Transcribed page contents:
◆ ◆ ◆ ◆
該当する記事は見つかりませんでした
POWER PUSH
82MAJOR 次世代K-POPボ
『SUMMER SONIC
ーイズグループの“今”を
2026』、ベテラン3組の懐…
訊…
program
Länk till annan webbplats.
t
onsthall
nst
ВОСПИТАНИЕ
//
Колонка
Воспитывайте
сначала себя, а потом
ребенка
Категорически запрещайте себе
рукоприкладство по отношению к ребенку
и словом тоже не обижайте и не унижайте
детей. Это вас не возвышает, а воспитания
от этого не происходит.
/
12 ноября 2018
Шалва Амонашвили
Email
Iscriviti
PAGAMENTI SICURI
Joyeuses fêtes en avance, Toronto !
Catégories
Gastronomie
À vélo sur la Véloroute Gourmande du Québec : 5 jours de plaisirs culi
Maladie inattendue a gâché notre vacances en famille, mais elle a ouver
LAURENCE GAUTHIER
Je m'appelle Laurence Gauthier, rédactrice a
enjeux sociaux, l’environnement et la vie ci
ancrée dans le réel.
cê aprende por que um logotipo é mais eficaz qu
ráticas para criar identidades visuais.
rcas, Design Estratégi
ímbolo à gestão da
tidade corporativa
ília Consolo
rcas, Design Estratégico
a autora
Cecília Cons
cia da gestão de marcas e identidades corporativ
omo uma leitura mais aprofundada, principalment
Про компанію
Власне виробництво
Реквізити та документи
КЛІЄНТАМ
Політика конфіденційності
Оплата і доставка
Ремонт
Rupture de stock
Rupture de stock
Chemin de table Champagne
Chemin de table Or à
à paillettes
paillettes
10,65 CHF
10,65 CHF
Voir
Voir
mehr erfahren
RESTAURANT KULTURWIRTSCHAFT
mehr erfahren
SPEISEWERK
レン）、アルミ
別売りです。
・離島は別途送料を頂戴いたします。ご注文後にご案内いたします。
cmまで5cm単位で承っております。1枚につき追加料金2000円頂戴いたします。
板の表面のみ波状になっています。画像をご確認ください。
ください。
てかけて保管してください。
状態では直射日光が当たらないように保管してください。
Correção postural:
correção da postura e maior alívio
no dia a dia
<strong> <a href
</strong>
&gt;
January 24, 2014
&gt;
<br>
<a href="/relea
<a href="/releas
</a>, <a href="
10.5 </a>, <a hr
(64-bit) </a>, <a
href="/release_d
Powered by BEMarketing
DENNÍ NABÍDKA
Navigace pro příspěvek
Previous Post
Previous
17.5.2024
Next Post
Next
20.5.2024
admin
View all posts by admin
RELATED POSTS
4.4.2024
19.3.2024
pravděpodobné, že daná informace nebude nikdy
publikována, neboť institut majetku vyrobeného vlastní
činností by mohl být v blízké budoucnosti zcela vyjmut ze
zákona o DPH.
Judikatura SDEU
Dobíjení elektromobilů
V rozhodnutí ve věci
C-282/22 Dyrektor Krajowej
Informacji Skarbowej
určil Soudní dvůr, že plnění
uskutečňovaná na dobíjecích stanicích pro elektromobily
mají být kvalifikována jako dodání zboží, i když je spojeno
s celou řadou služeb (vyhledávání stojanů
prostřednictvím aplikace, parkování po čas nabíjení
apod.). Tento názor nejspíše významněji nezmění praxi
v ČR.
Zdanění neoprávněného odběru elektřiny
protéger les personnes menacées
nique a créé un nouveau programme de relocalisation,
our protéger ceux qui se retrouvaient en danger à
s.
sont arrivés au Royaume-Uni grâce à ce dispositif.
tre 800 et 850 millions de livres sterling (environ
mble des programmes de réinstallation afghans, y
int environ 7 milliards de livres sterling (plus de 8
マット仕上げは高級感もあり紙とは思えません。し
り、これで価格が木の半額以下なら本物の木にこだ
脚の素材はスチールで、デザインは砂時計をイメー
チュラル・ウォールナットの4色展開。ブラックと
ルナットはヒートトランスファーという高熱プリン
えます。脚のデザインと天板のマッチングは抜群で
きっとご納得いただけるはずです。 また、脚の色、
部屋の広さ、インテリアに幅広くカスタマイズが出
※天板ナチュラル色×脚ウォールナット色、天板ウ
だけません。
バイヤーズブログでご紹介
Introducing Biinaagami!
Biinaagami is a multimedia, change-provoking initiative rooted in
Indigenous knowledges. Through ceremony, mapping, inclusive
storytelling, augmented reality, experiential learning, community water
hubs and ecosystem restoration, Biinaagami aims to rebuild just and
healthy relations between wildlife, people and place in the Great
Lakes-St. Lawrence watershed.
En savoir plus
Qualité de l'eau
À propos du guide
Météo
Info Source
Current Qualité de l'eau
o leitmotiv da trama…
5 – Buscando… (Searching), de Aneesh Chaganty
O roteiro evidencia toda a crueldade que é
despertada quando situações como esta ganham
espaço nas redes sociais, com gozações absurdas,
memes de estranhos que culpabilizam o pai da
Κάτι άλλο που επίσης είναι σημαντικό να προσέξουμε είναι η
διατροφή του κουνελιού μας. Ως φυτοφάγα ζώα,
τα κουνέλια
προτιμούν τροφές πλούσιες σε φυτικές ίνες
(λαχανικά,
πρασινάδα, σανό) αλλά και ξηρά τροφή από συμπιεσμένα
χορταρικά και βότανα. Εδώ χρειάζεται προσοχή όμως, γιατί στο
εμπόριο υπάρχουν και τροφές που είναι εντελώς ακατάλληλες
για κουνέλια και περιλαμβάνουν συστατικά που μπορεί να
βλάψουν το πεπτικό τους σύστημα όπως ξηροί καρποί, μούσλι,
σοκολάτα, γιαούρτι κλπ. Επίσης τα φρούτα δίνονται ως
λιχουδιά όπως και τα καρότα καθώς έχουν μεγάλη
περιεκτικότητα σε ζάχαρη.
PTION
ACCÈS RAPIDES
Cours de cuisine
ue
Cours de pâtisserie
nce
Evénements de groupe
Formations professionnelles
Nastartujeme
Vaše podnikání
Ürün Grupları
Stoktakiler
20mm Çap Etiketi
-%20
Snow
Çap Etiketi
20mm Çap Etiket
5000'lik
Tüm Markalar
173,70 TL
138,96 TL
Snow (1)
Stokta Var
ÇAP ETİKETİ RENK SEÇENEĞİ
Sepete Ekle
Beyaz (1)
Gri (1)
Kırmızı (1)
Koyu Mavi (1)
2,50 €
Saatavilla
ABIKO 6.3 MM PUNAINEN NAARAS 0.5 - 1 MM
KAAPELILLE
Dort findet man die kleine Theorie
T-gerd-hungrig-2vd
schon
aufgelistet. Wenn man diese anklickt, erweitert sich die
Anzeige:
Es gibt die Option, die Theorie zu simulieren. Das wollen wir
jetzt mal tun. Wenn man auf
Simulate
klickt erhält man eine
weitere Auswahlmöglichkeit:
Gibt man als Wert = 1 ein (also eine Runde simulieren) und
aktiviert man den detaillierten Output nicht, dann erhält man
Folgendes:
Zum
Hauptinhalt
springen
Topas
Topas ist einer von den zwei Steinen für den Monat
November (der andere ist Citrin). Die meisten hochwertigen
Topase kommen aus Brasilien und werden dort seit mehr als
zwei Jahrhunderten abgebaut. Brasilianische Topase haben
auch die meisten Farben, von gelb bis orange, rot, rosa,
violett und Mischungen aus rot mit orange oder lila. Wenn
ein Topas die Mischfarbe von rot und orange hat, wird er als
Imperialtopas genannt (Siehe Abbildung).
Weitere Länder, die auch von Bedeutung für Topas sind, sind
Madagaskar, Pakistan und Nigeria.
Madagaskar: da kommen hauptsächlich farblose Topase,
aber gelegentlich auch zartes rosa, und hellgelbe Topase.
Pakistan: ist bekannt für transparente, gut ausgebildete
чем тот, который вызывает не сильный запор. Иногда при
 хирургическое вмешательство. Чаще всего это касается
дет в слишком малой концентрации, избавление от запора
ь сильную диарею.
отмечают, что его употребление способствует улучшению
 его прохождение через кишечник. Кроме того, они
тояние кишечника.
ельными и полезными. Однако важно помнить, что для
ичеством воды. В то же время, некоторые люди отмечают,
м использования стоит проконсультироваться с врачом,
◆ ◆ ◆ ◆
* [ABOUT THIS TASK] When you reach the line with "November (der andere" in the records above, start writing out lines exactly, and stop once the line with "aber gelegentlich auch" has been written; include nothing else.

* [RESPONSE AREA]
November (der andere ist Citrin). Die meisten hochwertigen
Topase kommen aus Brasilien und werden dort seit mehr als
zwei Jahrhunderten abgebaut. Brasilianische Topase haben
auch die meisten Farben, von gelb bis orange, rot, rosa,
violett und Mischungen aus rot mit orange oder lila. Wenn
ein Topas die Mischfarbe von rot und orange hat, wird er als
Imperialtopas genannt (Siehe Abbildung).
Weitere Länder, die auch von Bedeutung für Topas sind, sind
Madagaskar, Pakistan und Nigeria.
Madagaskar: da kommen hauptsächlich farblose Topase,
aber gelegentlich auch zartes rosa, und hellgelbe Topase.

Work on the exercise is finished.